Bir sürü yazı yazmışım buraya, bir şeye yönelik arzumuz olmazsa o şeyi yapamayız, güçsüz hissederiz yapsak da. Şimdi daha önce yazdığım konular hakkında ne konuşmaya, ne de yazmaya gücüm var. Bir filmin içeriğini anlatmak yoruyor beni, ya da gittiğim bir yeri detaylı anlatmak ya da geçirdiğim günü… Nefesim sıkışıyor. Konuşmak falan istemiyorum. Ve pek çok şey. Hikayenin sırf bu kısmına bakarak dünyadaki pek çok zevk alınan şey üzerinden zevki tarif edemediğimden ve uzaklaştığımdan dolayı depresyonda olduğum bile söylenebilir.

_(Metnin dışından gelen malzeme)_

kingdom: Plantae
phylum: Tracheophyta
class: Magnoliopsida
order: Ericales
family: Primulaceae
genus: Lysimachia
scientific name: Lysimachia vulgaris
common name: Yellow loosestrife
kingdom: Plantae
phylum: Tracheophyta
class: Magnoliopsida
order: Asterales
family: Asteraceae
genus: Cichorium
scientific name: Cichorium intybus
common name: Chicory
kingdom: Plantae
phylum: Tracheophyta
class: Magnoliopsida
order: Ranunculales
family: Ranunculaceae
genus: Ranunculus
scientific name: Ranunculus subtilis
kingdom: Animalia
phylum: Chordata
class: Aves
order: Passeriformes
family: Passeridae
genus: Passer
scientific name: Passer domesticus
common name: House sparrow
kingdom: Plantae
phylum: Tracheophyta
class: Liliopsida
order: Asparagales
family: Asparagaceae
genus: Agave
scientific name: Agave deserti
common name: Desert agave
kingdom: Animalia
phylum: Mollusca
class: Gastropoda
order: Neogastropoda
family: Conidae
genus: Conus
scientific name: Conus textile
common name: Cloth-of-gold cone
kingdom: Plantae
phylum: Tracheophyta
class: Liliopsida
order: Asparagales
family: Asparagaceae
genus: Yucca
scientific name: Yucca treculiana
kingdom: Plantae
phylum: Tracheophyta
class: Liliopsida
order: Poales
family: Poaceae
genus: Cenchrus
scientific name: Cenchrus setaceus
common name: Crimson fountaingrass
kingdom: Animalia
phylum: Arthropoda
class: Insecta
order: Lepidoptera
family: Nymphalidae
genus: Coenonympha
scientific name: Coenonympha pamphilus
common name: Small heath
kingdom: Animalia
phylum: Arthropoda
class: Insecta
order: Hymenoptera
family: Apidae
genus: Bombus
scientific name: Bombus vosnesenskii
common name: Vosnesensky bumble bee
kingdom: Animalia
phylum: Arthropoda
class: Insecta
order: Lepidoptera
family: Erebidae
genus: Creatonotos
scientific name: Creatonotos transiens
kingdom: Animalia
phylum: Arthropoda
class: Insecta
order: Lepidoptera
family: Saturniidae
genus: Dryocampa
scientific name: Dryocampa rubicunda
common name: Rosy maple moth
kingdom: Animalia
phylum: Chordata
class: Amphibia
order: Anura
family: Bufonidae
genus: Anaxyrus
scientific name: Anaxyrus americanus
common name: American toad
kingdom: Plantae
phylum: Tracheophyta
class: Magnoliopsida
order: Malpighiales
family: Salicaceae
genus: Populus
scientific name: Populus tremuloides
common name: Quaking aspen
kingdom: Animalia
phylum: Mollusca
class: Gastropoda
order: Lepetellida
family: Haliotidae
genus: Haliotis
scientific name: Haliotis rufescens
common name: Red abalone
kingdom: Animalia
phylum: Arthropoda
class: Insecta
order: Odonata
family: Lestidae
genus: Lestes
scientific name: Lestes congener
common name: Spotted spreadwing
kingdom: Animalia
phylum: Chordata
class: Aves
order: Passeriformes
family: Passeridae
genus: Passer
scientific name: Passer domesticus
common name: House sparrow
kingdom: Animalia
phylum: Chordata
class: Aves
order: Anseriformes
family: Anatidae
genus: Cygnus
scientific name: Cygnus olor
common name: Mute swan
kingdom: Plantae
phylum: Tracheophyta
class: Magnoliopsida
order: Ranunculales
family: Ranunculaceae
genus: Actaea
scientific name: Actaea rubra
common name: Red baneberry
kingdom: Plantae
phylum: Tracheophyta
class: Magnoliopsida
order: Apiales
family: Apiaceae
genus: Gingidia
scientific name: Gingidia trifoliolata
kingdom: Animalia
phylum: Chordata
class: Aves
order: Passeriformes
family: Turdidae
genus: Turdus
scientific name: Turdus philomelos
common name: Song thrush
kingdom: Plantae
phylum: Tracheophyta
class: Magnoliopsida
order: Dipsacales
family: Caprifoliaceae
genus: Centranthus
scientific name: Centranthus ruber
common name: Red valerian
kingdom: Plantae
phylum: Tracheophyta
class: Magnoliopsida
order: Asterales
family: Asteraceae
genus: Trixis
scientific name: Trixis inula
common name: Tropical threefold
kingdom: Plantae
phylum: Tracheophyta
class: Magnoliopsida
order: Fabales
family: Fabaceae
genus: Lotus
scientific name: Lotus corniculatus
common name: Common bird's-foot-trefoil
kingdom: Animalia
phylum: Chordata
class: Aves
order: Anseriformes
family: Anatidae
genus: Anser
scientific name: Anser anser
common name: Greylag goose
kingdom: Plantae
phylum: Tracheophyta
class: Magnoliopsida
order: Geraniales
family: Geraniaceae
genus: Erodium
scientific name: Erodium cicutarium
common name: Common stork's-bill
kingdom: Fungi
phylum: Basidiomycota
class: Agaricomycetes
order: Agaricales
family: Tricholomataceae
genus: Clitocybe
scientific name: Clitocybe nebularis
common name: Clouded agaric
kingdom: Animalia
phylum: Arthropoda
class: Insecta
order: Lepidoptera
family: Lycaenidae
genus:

O konuları yazmamış, o ülkeleri gezmemiş, o mücadeleleri vermemiş, o aşkları yaşamamış, o hastalıkları çekmemiş, o dersleri çıkarmamış, O gözyaşlarını dökmemiş, o kahkahaları atmamış, kendimi bulmaya kalkışmamış olsaydım şu andaki ruh halimde olamayacağımı da biliyorum. Gözlemleyeceğim şeylerin dışarıdaki oluşlar olduğunu zannettiğim bir alemden, beni iç alemime itekleyen olaylar silsilesiymiş her şey…okuduğum bütün kitaplar yok olmak içinmiş. Yok oldular bir yandan. Evet evet her şey vardı ve evet eminim her şey yoktu. Bu paradoks kimine göre, kimine göre Lunatic, kimine göre çok da tın, çok da fifi😉
Doğru ve yanlışa sıkı sıkı tutunmuş kimliğimin, sürekli doğru olanı bulup onu seçmeye çalışan ve zaman zaman dışarıdaki olaylara da müdahil olarak doğruyu yaptırtma eğilimi, beni tanrının aynı zamanda kötülüğü de var eden olduğunu İdrak etmekten alıkoydu. Onu, kendi yarattıklarına zulmeden kötülerin efendisi değil, herkesi yaratmış, kötüler de öylece kötü olmuş onun bahçesinden kaçan hain çocuklar diyerek İyilerin efendisi yapıyordum. Hem de onun yaratmadığı hiçbir şeyin var olamayacağını söyleyerek. Oysaki O, Bir nefeste katilin bir nefeste azizin ciğerlerine doluyordu. Azizde de, katilde de aynı anda bütün Kalplerde yaşamı deneyimleyen sadece O idi.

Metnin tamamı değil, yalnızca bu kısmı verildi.